当时庄与把自己的“顽疾”告诉他,梅青沉震惊不小,回山庄后他辗转反侧,实在想不到什么样的人能让庄与给自己下这样的论断。他把秦国认识的人都想了一遍,哪个也觉得没可能,他实在想得痛苦憋得难受,又连夜策马入了空桑秦宫,顶了天大的胆子顾左右而言他地打探庄与那人是谁。
庄与竟也没和他绕弯子,直言告诉了他。
那惊世骇俗的人名又让梅庄主受了好大一个震惊,惊骇过后便是为他感到忧心忡忡,反倒是庄与安慰起他,又常与他玩笑,梅青沉这才放缓下心。
时至今日,梅青沉忽然觉得那似乎也不无可能。
园子里的小鹿和庄与亲近,见他来了,便围拥过来呦呦地叫,庄与拿过食饼喂给小鹿,梅青沉拽着被小鹿叼住的袖子往庄与身后躲:“你管管你的鹿,我可不想断袖呀!”
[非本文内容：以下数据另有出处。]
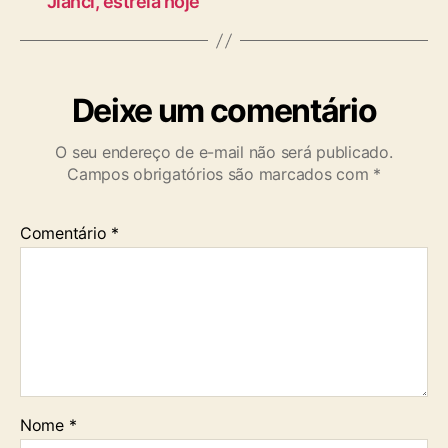
Jianci, estreia hoje
Deixe um comentário
O seu endereço de e-mail não será publicado.
Campos obrigatórios são marcados com
*
Comentário
*
Nome
*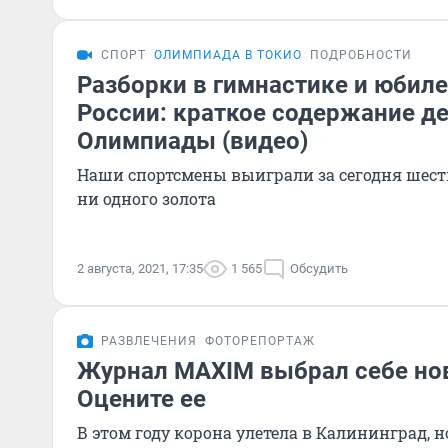
СПОРТ
ОЛИМПИАДА В ТОКИО
ПОДРОБНОСТИ
Разборки в гимнастике и юбиле
России: краткое содержание де
Олимпиады (видео)
Наши спортсмены выиграли за сегодня шесть
ни одного золота
2 августа, 2021, 17:35
1 565
Обсудить
РАЗВЛЕЧЕНИЯ
ФОТОРЕПОРТАЖ
Журнал MAXIM выбрал себе нов
Оцените ее
В этом году корона улетела в Калининград, н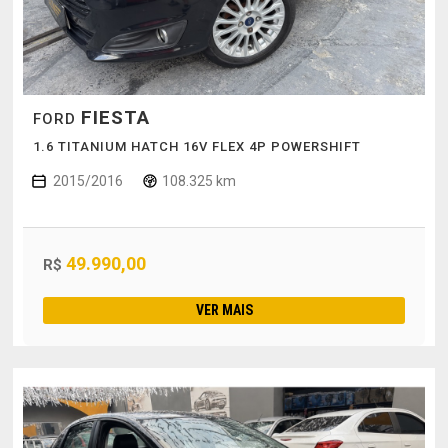
FIESTA
FORD
1.6 TITANIUM HATCH 16V FLEX 4P POWERSHIFT
2015/2016
108.325 km
49.990,00
R$
VER MAIS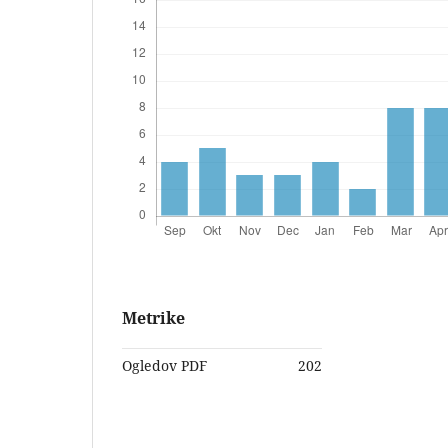
Metrike
Ogledov PDF
202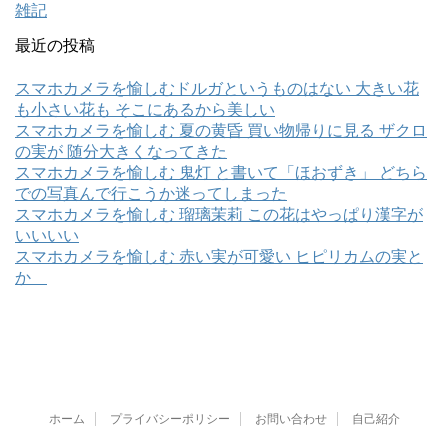
雑記
最近の投稿
スマホカメラを愉しむドルガというものはない 大きい花
も小さい花も そこにあるから美しい
スマホカメラを愉しむ 夏の黄昏 買い物帰りに見る ザクロ
の実が 随分大きくなってきた
スマホカメラを愉しむ 鬼灯 と書いて「ほおずき」 どちら
での写真んで行こうか迷ってしまった
スマホカメラを愉しむ 瑠璃茉莉 この花はやっぱり漢字が
いいいい
スマホカメラを愉しむ 赤い実が可愛い ヒピリカムの実と
か
ホーム
プライバシーポリシー
お問い合わせ
自己紹介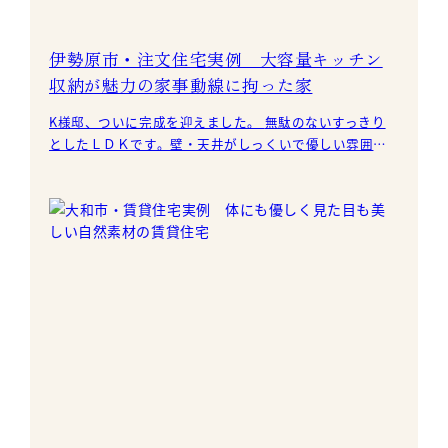
伊勢原市・注文住宅実例 大容量キッチン
収納が魅力の家事動線に拘った家
K様邸、ついに完成を迎えました。 無駄のないすっきり
としたＬＤＫです。壁・天井がしっくいで優しい雰囲気
が出ていますね。 凹凸加工を施したバーチの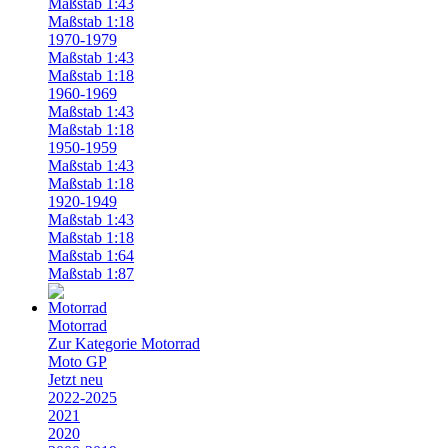
Maßstab 1:43
Maßstab 1:18
1970-1979
Maßstab 1:43
Maßstab 1:18
1960-1969
Maßstab 1:43
Maßstab 1:18
1950-1959
Maßstab 1:43
Maßstab 1:18
1920-1949
Maßstab 1:43
Maßstab 1:18
Maßstab 1:64
Maßstab 1:87
Motorrad
Zur Kategorie Motorrad
Moto GP
Jetzt neu
2022-2025
2021
2020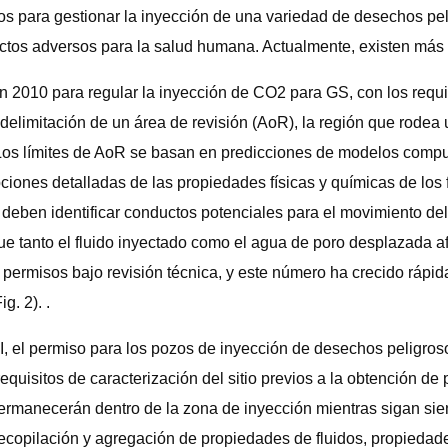
os para gestionar la inyección de una variedad de desechos peli
ctos adversos para la salud humana. Actualmente, existen más 
en 2010 para regular la inyección de CO2 para GS, con los requ
 delimitación de un área de revisión (AoR), la región que rodea
Los límites de AoR se basan en predicciones de modelos comput
ones detalladas de las propiedades físicas y químicas de los fl
deben identificar conductos potenciales para el movimiento del 
ue tanto el fluido inyectado como el agua de poro desplazada a
 permisos bajo revisión técnica, y este número ha crecido ráp
g. 2). .
, el permiso para los pozos de inyección de desechos peligroso
requisitos de caracterización del sitio previos a la obtención 
ermanecerán dentro de la zona de inyección mientras sigan sie
 recopilación y agregación de propiedades de fluidos, propiedad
话音刚落,一把乌黑的匕首手起刀落,梅庄主得了救,袖子却也断成两截,他愤愤地回头看人:“我新做的衣裳!”
玉铃铛声里,追云将匕首收回袖中,笑道:“这不是怕小鹿难驯,伤了庄主您嘛!”
梅青沉可惜地抚着断袖:“我送你这把乌月匕首,你到来祸害我。”
这乌月匕首是铸剑乌月时,用余下的器料打造成的,削铁无声,劚玉如泥,匕刃通身乌黑,锋芒沉漆,出刃不见光,杀人不见血,是极适合追云性情的一把器武。